One of the most interesting bromides to enter the American political lexicon after the 9/11 attacks has been the line that Americans have been taught to say to American soldiers: “Thank you for your service.”
Yet, hardly anyone ever makes a critical examination of what exactly the “service” for which they are expressing gratitude actually consists. It’s just automatically assumed that the service consists of “defending our country” or “protecting our rights and freedom.”
My hunch is that when the bromide is expressed, most people have in mind Iraq and Afghanistan. That’s because oftentimes the bromide is accompanied by a reference to the “ultimate sacrifice” that some soldiers have made, which means they have been killed in battle.
Yet, there is one glaring fact about the U.S. wars in Iraq and Afghanistan: They have nothing to do with protecting our country or our freedom. They never have. That’s because neither Iraq nor Afghanistan has ever attacked or invaded the United States and tried to conquer our country. As a practical matter, that’s the only way they could take away our freedom.
What then is the real service that U.S. troops have performed and continue to perform in Iraq and Afghanistan for which people express gratitude?
Killing people. That’s what U.S. soldiers have been doing in Iraq since 1990 and in Afghanistan since 2001. They have been killing people. Lots of people. Hundreds of thousands of people. And they continue to do so on a regular basis.
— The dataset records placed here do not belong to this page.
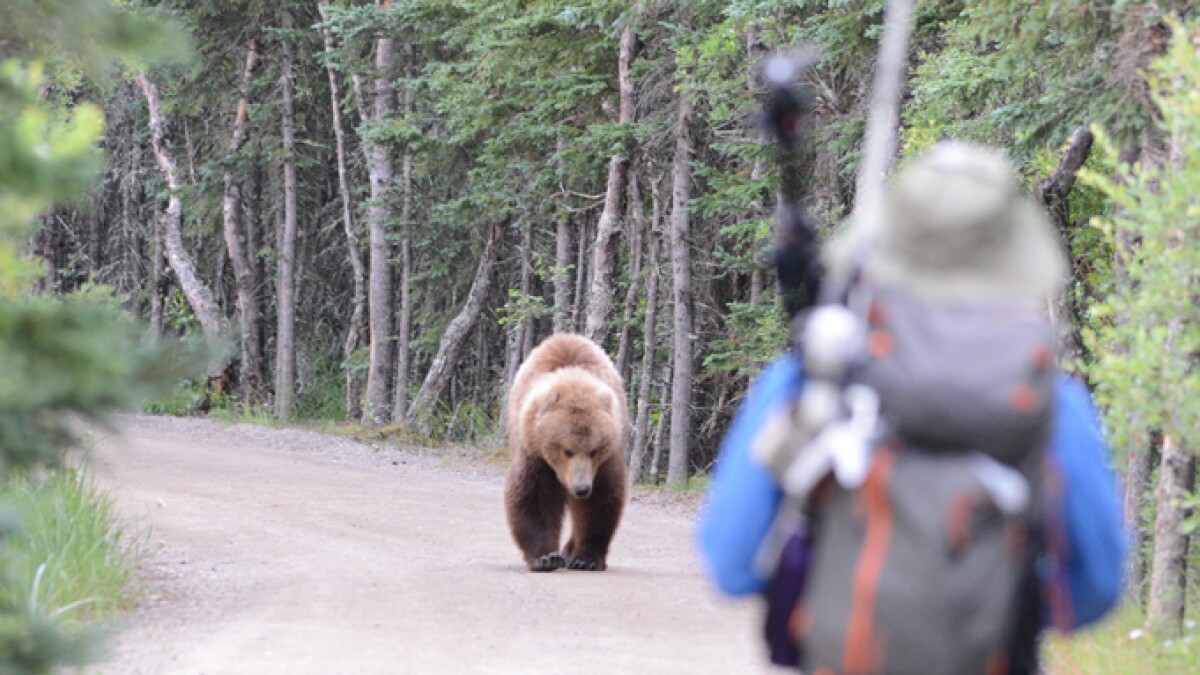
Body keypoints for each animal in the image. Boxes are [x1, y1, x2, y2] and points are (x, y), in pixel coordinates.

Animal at [504, 333, 629, 572]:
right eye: (567, 450)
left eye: (594, 450)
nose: (581, 489)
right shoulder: (534, 453)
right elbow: (534, 496)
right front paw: (545, 558)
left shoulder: (605, 462)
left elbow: (599, 500)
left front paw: (586, 559)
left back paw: (570, 550)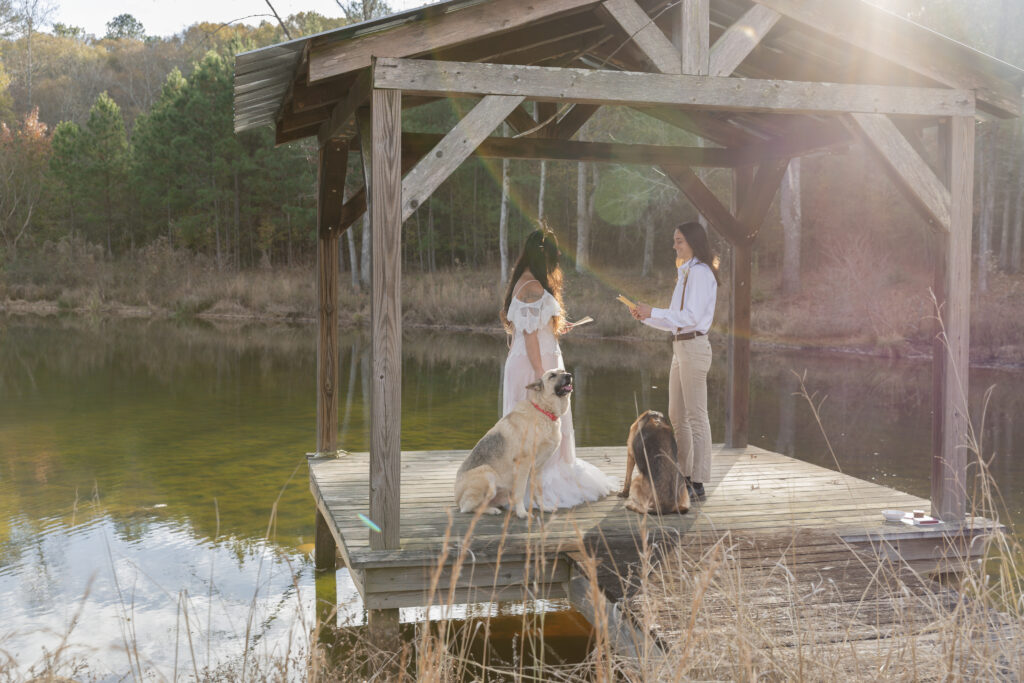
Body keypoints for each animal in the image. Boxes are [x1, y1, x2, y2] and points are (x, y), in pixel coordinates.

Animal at [458, 368, 577, 518]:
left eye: (563, 371)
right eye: (552, 375)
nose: (569, 376)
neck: (543, 410)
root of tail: (456, 498)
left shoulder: (538, 467)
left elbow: (538, 491)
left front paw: (543, 508)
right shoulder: (524, 464)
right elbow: (520, 492)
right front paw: (522, 513)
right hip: (487, 473)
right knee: (468, 507)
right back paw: (491, 510)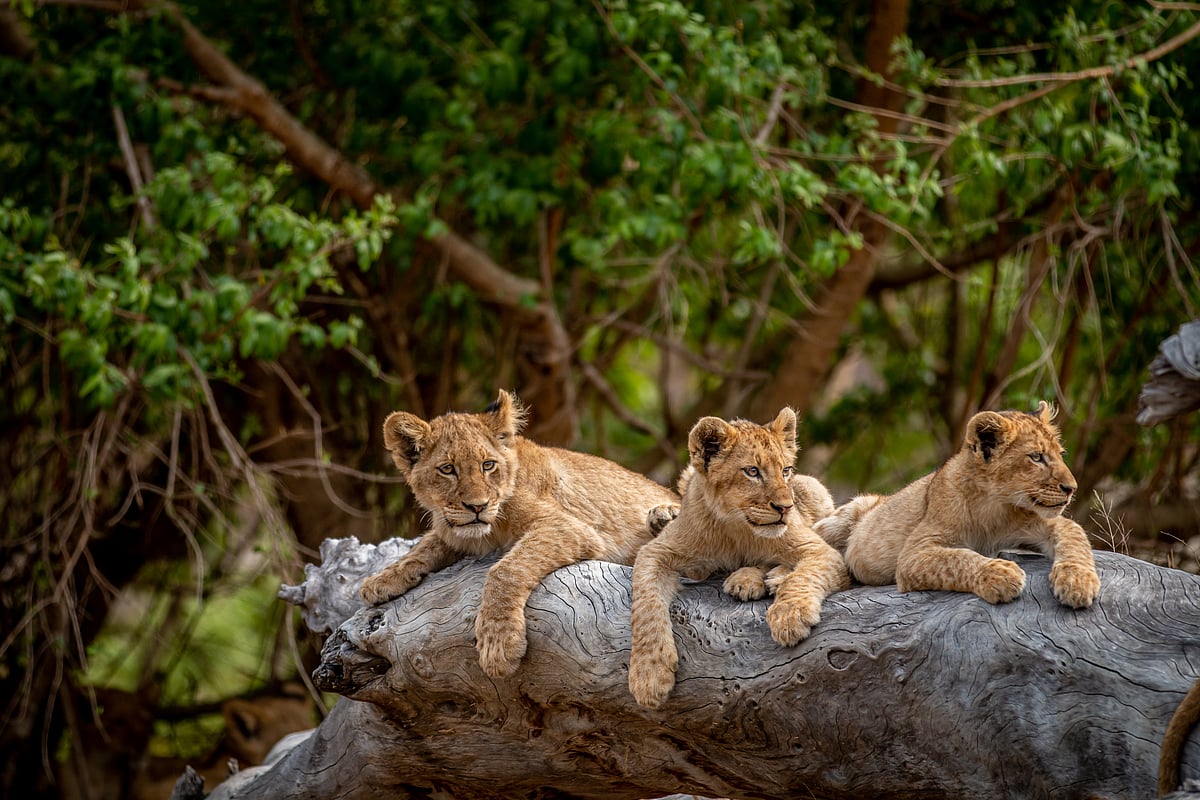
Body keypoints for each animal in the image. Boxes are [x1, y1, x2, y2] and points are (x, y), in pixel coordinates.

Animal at [359, 389, 678, 678]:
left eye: (488, 465)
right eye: (447, 469)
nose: (477, 506)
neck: (490, 531)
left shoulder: (568, 527)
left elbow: (505, 570)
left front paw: (499, 644)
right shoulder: (457, 531)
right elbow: (424, 546)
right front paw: (381, 580)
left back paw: (665, 515)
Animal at [628, 408, 850, 709]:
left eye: (785, 471)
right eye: (752, 471)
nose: (785, 508)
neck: (735, 527)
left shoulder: (820, 549)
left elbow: (805, 575)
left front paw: (790, 615)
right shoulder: (656, 552)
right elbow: (645, 605)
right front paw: (648, 675)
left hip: (814, 489)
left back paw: (761, 579)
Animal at [816, 401, 1100, 608]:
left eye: (1060, 454)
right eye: (1037, 457)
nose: (1072, 488)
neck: (994, 506)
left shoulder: (1042, 522)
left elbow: (1075, 536)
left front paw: (1078, 580)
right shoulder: (914, 554)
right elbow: (957, 558)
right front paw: (1000, 574)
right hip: (841, 519)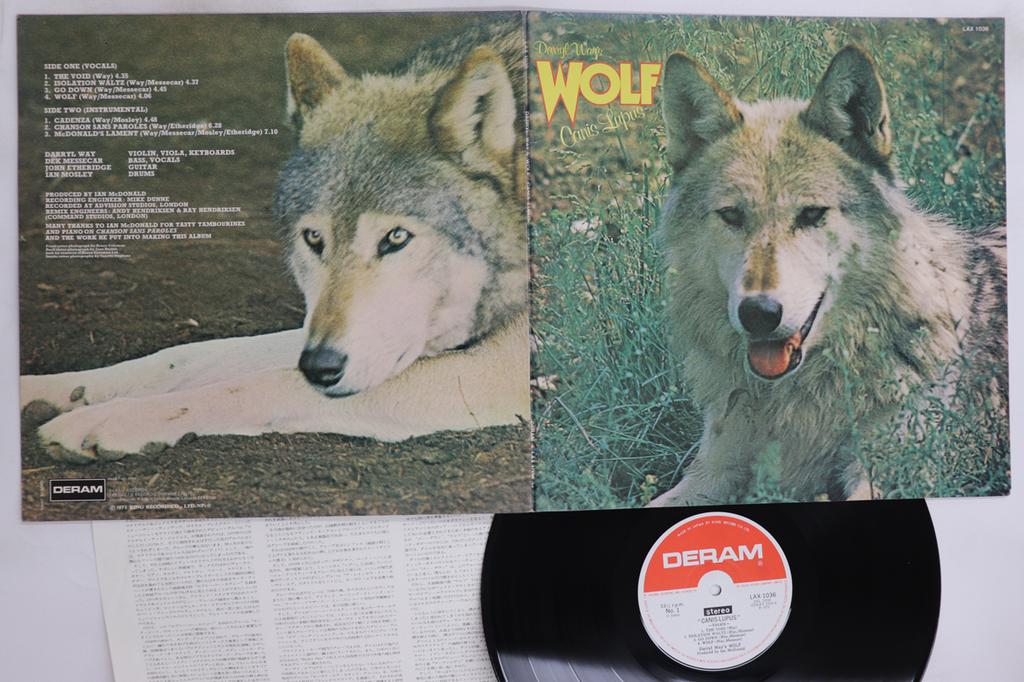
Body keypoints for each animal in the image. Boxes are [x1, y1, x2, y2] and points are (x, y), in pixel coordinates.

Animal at [20, 18, 529, 462]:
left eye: (396, 238)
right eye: (313, 238)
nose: (321, 366)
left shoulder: (487, 371)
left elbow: (261, 384)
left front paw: (110, 421)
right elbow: (187, 356)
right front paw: (43, 390)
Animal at [650, 46, 1007, 506]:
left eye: (811, 214)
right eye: (732, 215)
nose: (758, 313)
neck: (800, 395)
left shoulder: (887, 477)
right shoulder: (713, 472)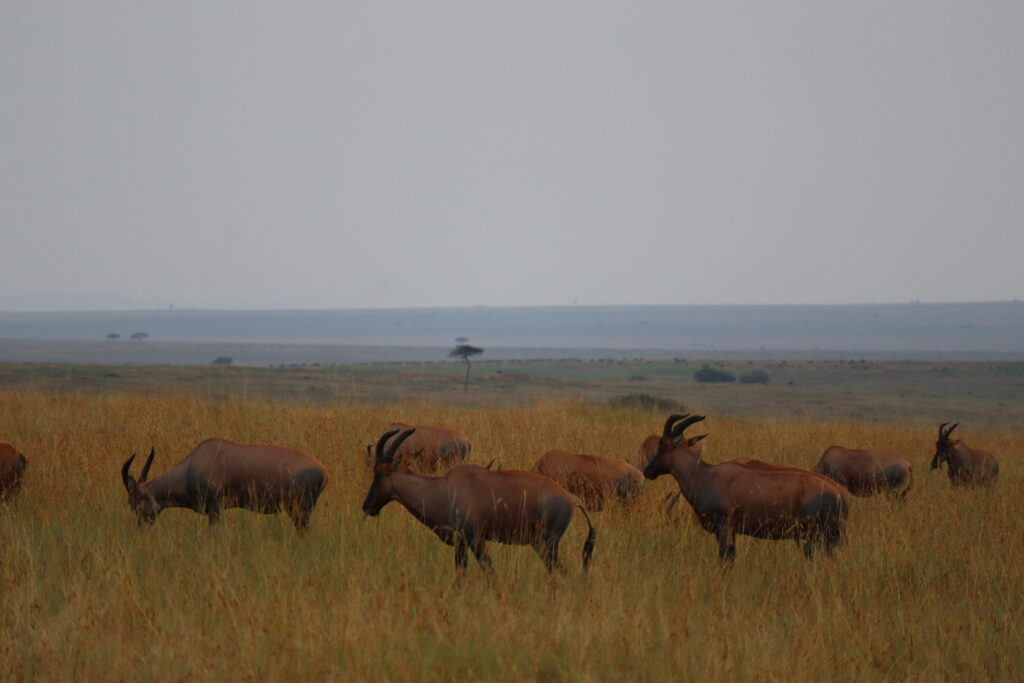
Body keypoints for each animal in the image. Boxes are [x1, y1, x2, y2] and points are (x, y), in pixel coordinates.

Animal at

It would probably not sit well with many Americans to state the obvious to some individual soldier or to the troops in general: “Thank you for your killing.” It’s more palatable and more comfortable to say instead, “Thank you for your service.”
Let’s break it down a bit more.
Why have they killed all those people? Why do they continue to do so?
Again, it has nothing to do with protecting our country or defending our freedom because no one, and certainly not the people they are killing, are invading and trying to conquer the United States, which would be the way to take away our freedom.
The reason they killed so many people in Iraq and Afghanistan was to oust the governing regimes in both countries from power and replace them with regimes that would look with more favor on the U.S. government. The reason they have killed multitudes of people since their initial invasions has been to ensure the continued existence of the regimes their invasions installed into power.
That’s what killing ISIS members is all about. In large part, ISIS consists of members of the regime that the U.S. invasion ousted from power in its initial invasion of Iraq. Not surprisingly, it wants back in. A classic civil war for power.
It’s no different in Afghanistan. The country was already embroiled in a civil war when the U.S. invaded in 2001. The U.S. invasion ousted the Taliban regime from power and installed the group that was revolting against the Taliban regime. Ever since, the Taliban have been fighting to regain power. That’s what civil wars are all about — the quest for power, oftentimes between two brutal, corrupt, and tyrannical groups, which is certainly the case in both Iraq and Afghanistan.
The horrible irony is that it has been the U.S. government, not the Taliban or ISIS, that has destroyed the freedom of the American people through the adoption of powers that ordinarily characterize totalitarian regimes: secret mass surveillance and the powers to incarcerate, torture, and assassinate American citizens as part of their process of keeping us “safe” from the enemies that U.S. interventionism produces.
Of course, there is also the out-of-control spending and debt necessary to sustain this ongoing, perpetual killing program, both of which constitute a grave threat to America’s economic well-being.
Whether they want to believe it or not, that is the “service” that Americans are actually thanking the troops for when they say, “Thank you for your service.” The reality behind the bromide, as discomforting as it might be, is: “Thank you for killing people and, in the process, contributing to the destruction of our freedom and prosperity here at home.”